Un calvario, sin duda alguna, pero sed compasivos: el escritor pasa tanto tiempo solo con su propia mente que, cuando escapa del tecleo, siente el irrefrenable deseo de comunicarse.

Y precisamente por pasar tantas horas aislado, cuando habla, lo hace de lo que mejor conoce: los mundos que crea y los personajes que los moran.

Imaginad entonces el daño que le hace que, cuando intenta ser sociable, lo envíen a pastar. El golpe es brutal. El escritor se siente despreciado.


Escritor cuando te niegas a escucharle, ni que sean cinco minutos

Probablemente se eche a llorar en un rincón, sintiéndose miserable. Y acto seguido, en el más completo silencio, bautizará a un personaje con vuestro nombre y le hará pasar las de Caín.

¿Qué queréis?
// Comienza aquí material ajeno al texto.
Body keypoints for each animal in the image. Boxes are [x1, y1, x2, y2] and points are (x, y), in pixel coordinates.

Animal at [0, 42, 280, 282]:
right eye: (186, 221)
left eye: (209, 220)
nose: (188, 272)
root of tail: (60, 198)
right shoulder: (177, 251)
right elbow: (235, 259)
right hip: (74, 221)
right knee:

A parte de almas sensibles, los escritores son muy rencorosos (la mayoría de ellos, hay excepciones).



Extra: Yo también escribo


Y esta viene de propina.

Si después de poner en práctica reiteradamente todas las frases aquí expuestas vuestro escritor sigue en pie (y sin secuelas a la vista), con esto lo dejaréis K.O.

Esperad a que el incauto juntaletras se halle en una firma, una entrevista o en un acto social en el cual tiene que mostrar su mejor cara.
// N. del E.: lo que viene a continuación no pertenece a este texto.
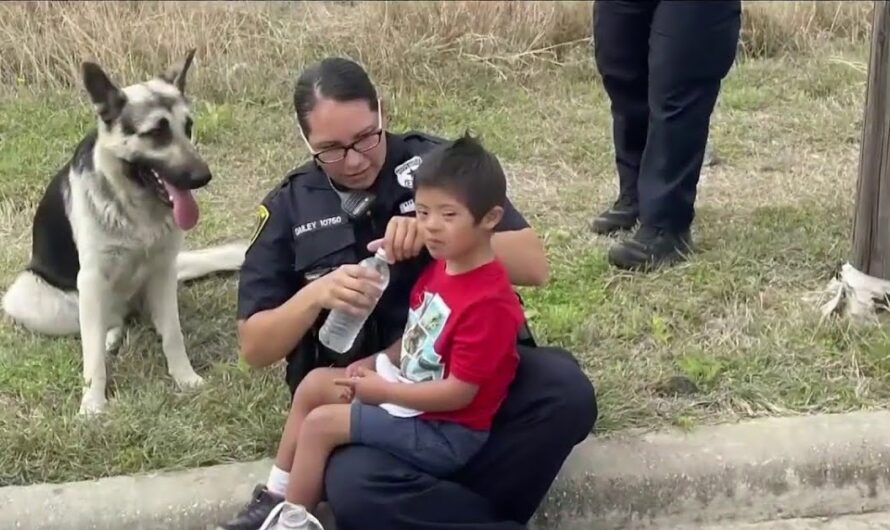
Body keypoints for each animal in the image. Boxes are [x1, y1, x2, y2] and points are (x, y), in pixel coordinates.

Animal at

En ese momento tenéis que acercaros (a poder ser con su libro en la mano) y decirle: "Yo también escribo, ¿sabes?".

Y a partir de este punto, que la verborrea no cese: critica a sus autores de referencia (los que aparecen citados como inspiración en los agradecimientos del libro), el género en el que se desenvuelve, las editoriales alternativas con las que publica...


"No puedo seguir aguantando tanta imbecilidad"
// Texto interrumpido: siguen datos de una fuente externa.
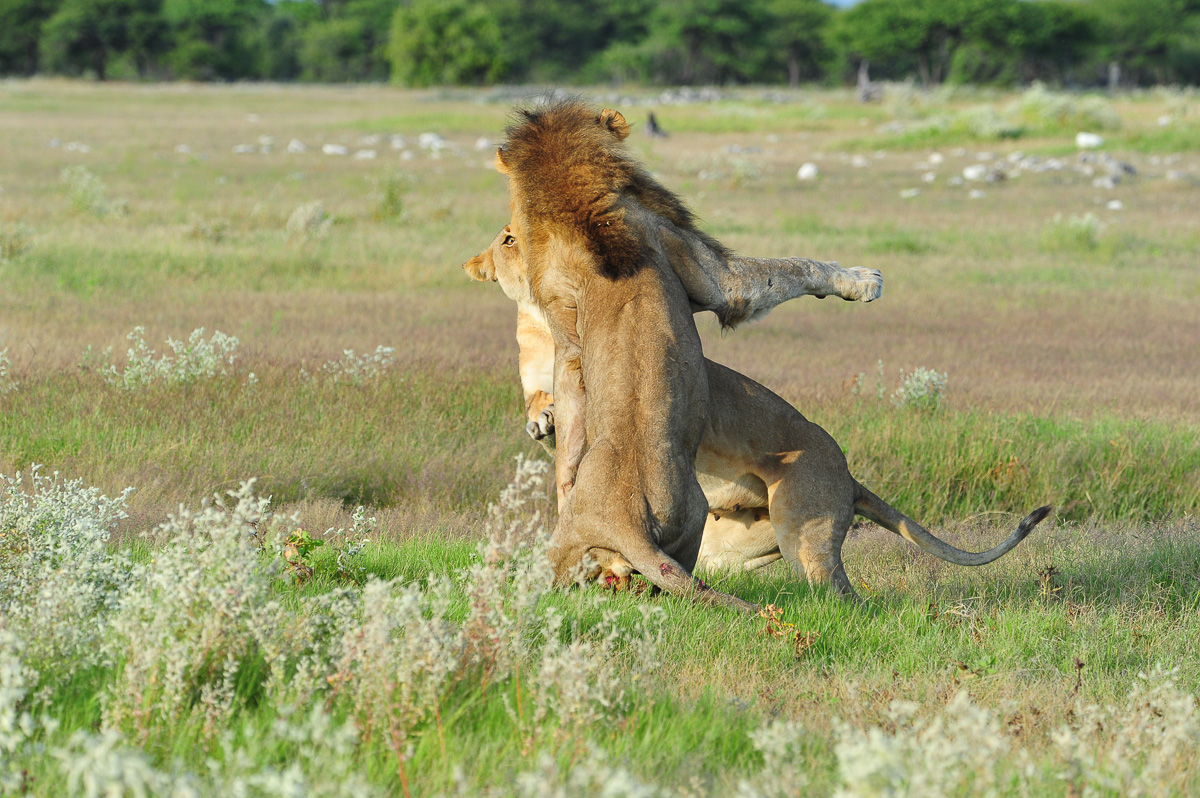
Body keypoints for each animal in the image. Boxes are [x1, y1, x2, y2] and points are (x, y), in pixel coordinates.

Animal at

Sé un "cuñao" de esos que se indigestan. Para que te salga bien, he aquí unos tópicos:

- La fantasía es para niños.

- Las editoriales pequeñas publican cualquier mierda y no te pagan.

- Participar en una antología no te hace escritor.

- No debe ser muy bueno el libro si tiene una portada tan fea.

Ah, y si se trata de una firma, no te olvides de marcharte sin comprarle el libro. Después de esto, habrás sacado de quicio al escritor más calmado. Y seguramente habrás acabado en la UCI, por gilipollas.


Queridos amigos, familiares, vecinos y compañeros de vivienda: soy escritor, no tu punching ball; así que la próxima vez que quieras cargar contra mí por vivir mi vida, estréllate contra una pared.

Y ahora es momento de la terapia en grupo: ¿de cuántas de estas maravillosas situaciones habéis sido víctimas? ¿existen más formas de destrozar a un artista gratuitamente?

Dejadlo todo en los comentarios, que dicen que desahogarse es muy sano.